Así es como ellos le llaman, en la intimidad, a una goleada histórica que la selección amarilla le propinó a la albiceleste, en el estadio de River, durante las Eliminatorias del Mundial de Estados Unidos. Cinco a cero. Al salir del estadio aquella noche, o al apagar el televisor, los argentinos supimos que el futuro nos iba a deparar una conversación eterna con los colombianos, un triste punto de encuentro verbal en los ascensores del mundo, en los congresos, en las horas muertas de los hoteles, en los aeropuertos, en cualquier parte donde nos encontrásemos con un caribe. Y así ha ocurrido en los últimos quince años, y seguirá ocurriendo quince mil años más. Dos desconocidos que no se vieron nunca, ni se verán otra vez en la vida, oyen sus acentos respectivos y saben que han tenido un momento común en la vida, algo de lo que podrán hablar media hora sin la resaca de la inmediatez: uno reviviendo la alegría de la gesta sin euforia, el otro regodeándose en una vergüenza antigua, que ya no duele tanto.

El miércoles pasado, al apagar el televisor, supimos que no iba a ocurrir lo mismo (ni ayer, ni hoy, ni tampoco mañana o en el fin de los tiempos) cuando un argentino se encuentre con un boliviano en los ascensores o en los aeropuertos del mundo. No señor. Hay algo que no está en los reglamentos de los deportes, algo sobre lo que la FIFA nada puede hacer. Es terreno indefinido que deben sopesar los hombres con el criterio de la deportividad. Se busca todo el tiempo caminar sobre la línea de la ventaja. Entonces, no hay trampa cuando juega Bolivia de local. Puede hacerlo de esa manera, por qué no. Es lícito pactar un partido a tres mil quinientos metros sobre el nivel del mar, incluso cuando hay otras opciones menos molestas en el propio país. ¡Claro que se puede! Se puede, incluso, poner de enganche a la memoria genética, y en defensa a cuatro pulmones acostumbrados. Es legal que intenten la goleada de su vida contra once jugadores exhaustos, mareados, que no tienen piernas para bajar a defender. Es perfectamente justo plantar contra la raya a un once aclimatado, y de arquero a un tipo que nació respirando el aire denso.
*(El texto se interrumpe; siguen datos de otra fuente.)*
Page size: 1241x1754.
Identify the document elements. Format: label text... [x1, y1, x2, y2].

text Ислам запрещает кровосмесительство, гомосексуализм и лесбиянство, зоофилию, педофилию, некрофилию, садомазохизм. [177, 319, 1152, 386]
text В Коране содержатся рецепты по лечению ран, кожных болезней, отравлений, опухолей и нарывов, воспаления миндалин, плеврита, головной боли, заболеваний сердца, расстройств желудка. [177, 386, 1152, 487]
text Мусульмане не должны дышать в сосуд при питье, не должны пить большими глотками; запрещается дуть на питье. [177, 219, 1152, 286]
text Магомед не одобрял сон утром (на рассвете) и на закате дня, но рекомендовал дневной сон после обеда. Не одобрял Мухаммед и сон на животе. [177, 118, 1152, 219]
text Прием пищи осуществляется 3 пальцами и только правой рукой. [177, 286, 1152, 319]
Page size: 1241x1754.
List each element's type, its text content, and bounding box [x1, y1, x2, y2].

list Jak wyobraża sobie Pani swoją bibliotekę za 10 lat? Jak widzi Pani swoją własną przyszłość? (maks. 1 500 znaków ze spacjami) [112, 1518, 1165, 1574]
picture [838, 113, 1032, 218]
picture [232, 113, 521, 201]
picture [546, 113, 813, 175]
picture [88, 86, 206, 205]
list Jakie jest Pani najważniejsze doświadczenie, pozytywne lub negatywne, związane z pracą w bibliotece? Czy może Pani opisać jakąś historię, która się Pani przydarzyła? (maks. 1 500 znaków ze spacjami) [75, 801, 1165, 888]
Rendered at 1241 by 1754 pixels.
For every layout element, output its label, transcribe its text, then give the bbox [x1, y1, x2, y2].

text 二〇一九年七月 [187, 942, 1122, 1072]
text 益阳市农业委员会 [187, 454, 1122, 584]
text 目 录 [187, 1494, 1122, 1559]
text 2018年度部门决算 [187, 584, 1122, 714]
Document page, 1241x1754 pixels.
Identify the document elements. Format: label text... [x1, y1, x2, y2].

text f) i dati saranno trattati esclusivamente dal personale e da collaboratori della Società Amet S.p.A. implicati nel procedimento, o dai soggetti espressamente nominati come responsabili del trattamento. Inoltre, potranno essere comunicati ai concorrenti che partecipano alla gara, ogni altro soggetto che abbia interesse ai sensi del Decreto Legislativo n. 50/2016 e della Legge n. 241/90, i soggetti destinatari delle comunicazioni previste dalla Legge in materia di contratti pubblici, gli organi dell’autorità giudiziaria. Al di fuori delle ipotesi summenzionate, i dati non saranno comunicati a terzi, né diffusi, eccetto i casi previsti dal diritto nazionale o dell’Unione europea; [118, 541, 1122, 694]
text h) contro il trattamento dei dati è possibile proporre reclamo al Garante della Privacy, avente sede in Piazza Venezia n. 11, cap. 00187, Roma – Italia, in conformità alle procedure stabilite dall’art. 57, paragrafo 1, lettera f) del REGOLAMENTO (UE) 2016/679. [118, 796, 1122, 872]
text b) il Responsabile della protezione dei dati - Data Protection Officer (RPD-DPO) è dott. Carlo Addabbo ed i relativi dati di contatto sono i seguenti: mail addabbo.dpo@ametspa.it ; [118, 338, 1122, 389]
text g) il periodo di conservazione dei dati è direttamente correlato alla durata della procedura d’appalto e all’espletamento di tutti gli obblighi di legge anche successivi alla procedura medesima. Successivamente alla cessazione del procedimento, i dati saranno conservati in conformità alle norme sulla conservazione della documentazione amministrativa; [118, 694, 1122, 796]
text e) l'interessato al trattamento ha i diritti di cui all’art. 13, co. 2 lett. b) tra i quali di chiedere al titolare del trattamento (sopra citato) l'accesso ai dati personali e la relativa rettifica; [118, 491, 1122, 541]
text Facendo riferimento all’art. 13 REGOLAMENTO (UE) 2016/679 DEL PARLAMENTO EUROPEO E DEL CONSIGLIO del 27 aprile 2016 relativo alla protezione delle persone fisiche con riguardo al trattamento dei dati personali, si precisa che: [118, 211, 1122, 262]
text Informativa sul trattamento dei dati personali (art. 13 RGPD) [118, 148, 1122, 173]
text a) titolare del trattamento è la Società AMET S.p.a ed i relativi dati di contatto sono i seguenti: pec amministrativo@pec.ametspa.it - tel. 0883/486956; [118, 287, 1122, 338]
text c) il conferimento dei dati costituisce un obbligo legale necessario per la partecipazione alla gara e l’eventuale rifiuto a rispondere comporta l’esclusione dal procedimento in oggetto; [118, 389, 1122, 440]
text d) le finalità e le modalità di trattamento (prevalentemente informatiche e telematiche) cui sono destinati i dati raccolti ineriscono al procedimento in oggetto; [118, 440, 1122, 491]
No hay ninguna ley, en ningún deporte, que impida que el crack de tu equipo no sea un delantero, ni un mediocampista, ni un arquero, sino un accidente geográfico. Pero no habrá conversación amistosa en los ascensores, ni en los aeropuertos. No nos pasaremos media hora hablando del «seis a uno» con un boliviano, como sí haremos ad eternum con los paisanos de Faustino Asprilla y del Tren Valencia. Porque los colombianos, en 1993, jugaron tan bien, y nosotros tan mal, que los espectadores argentinos que llenaban el estadio aplaudieron a los amarillos de pie, a la vez que lloraban la derrota. En igualdad de condiciones no quedaba más que aplaudir. Los colombianos jugaron a la altura del fútbol. A la altura exacta.